Les Yézidis sont une minorité martyre du Moyen-Orient. Autant dire que l'inauguration du plus grand temple de cette communauté trois fois millénaire en Arménie est porteuse d'espoir pour l'avenir. On part en Arménie ce matin, pour l'inauguration d'un temple yézidi.

Inauguration d'un temple yézidi : vingt-cinq mètres de haut, entièrement de marbre blanc venu d'Iran et de granit poli, de forme ronde avec huit absidioles couronnées de huit flèches de pierre et une rotonde centrale
Inauguration d'un temple yézidi : vingt-cinq mètres de haut, entièrement de marbre blanc venu d'Iran et de granit poli, de forme ronde avec huit absidioles couronnées de huit flèches de pierre et une rotonde centrale © AFP / Karen MINASYAN

Vingt-cinq mètres de haut, entièrement de marbre blanc venu d'Iran et de granit poli, de forme ronde avec huit absidioles couronnées de huit flèches de pierre et une rotonde centrale au toit conique surmonté d'un soleil doré à l'or fin.

C'est simple, le Quba Mere Diwane est d'ores et déjà le plus grand temple yézidi au monde. Vous me direz qu'il n'a pas beaucoup de concurrence... Beaucoup des temples yézidis d'Irak ont été détruits à compter de 2014 et la persécution de l'Etat islamique.

Le nord de l'Irak qui était jusqu'à cette date la patrie de 90% des 700 000 Yézidis recensés dans le monde, dont 35 000 en Arménie. C'est donc à 35 km d'Erevan, la capitale, que vient d'être inauguré cette merveille immaculée faisant face au soleil.

Une communauté yézidie en Arménie centenaire

Oui et non : Au regard de l'ancienneté de la religion yézidie, elle est toute récente : le culte yézidi est un monothéisme qui dérive du zoroastrisme, une tradition trois fois millénaire, avec des emprunts à toutes les religions révélées.

Donc, cette communauté installée en Arménie il y a à peine un siècle est un souffle temporel en comparaison. Par contre, elle s'est installée-là pour les mêmes raisons qui ont poussé les Arméniens à fuir la Turquie ottomane : les massacres de 1915.

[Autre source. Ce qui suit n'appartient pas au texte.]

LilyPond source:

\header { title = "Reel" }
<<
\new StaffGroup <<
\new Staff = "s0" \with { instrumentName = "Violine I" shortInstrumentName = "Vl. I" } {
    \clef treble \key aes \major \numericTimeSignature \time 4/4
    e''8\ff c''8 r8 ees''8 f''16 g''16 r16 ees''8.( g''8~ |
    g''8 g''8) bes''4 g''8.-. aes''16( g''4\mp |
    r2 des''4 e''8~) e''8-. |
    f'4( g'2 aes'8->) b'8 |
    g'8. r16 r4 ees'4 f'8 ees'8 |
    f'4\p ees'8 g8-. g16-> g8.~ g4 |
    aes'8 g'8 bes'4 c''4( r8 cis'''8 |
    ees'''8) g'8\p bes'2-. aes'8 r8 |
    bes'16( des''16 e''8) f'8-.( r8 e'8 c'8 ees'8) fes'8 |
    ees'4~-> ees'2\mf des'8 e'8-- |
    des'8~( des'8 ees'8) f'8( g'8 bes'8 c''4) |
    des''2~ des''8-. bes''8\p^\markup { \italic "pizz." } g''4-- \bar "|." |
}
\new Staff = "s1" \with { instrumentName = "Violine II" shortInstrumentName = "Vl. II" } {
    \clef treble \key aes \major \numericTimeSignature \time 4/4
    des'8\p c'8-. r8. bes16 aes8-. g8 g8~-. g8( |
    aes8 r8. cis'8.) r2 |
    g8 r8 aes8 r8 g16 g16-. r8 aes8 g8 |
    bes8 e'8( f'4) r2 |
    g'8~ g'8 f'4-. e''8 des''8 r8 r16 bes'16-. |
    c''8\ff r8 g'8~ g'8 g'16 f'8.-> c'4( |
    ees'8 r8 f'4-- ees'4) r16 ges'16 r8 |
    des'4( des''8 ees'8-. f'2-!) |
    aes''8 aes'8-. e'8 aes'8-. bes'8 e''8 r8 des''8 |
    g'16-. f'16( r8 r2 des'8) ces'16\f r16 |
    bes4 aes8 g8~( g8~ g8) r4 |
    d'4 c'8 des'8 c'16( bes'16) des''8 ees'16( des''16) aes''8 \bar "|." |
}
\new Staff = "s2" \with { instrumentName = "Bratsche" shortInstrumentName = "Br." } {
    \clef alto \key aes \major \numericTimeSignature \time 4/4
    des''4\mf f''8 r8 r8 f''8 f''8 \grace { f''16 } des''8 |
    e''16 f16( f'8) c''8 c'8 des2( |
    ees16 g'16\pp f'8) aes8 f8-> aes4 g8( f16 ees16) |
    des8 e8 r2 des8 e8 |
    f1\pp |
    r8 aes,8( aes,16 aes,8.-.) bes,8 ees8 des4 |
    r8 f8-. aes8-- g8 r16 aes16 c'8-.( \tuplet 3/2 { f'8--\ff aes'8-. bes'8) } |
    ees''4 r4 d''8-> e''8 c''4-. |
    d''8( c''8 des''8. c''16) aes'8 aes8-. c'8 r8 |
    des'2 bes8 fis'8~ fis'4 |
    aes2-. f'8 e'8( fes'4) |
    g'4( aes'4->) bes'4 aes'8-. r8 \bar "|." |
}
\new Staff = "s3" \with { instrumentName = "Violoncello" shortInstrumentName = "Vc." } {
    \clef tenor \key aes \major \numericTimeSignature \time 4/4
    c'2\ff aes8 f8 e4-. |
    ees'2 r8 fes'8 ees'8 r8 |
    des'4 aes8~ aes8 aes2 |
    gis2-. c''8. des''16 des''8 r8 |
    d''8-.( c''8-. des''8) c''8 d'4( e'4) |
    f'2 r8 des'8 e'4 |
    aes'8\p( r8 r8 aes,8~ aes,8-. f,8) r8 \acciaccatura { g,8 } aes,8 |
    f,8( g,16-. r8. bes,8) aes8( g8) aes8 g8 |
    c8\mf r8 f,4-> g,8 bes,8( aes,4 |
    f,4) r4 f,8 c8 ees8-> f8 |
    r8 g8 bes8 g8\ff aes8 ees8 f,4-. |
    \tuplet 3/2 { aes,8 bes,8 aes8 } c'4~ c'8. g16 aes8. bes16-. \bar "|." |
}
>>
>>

D'ailleurs, accueillis en Arménie depuis donc un siècle, les Yézidis s'appellent eux-mêmes le « peuple aux 72 génocides ». C'est dire si les persécutions de l'Etat islamique étaient loin d'être les premières de l'Histoire.

L'espoir d'une renaissance pour les Yézidis...

En tout cas, c'est comme cela qu'il a été inauguré : avec des chanteurs sacrés venus d'Irak, les qewwals, des représentants de la diaspora européenne et américaine ainsi que des dignitaires du Conseil spirituel yézidis d'Irak et même des miliciens et des vétérans.

Vingt mille personnes pour inaugurer ce temple grandiose qui a vu le jour grâce à la fortune d'un yézidi, propriétaire d'un centre commercial moscovite. Tous ont convergé vers l'autel central surmonté d'un paon en pierres semi-précieuses.

Le paon, c'est la représentation de leur archange, malek el tawus. C'est d'ailleurs ce fameux paon qui leur a valu la haine des islamistes radicaux qui les accusent d'idolâtrie.

Des milliers de Yézidis ont d'ailleurs été tués ou capturés lors de la bataille de Sinjar, entre août et novembre 2015. Des centaines de femmes yézidies ont, à cette occasion, été capturées, réduites en esclavage et violées.

La plus connue d'entre elle, est évidemment Nadia Murad, dont le combat pour les femmes yézidies violées lui a valu le prix Nobel de la paix 2018.

D'ailleurs, parmi les statues qui ornent les abords du temple flambant neuf d'Aknalich il y a justement celle de Nadia Murad, déjà entrée au panthéon des héros yézidis et qui était une des plus fleuries et des plus révérée pour cette inauguration porteuse d'espoir.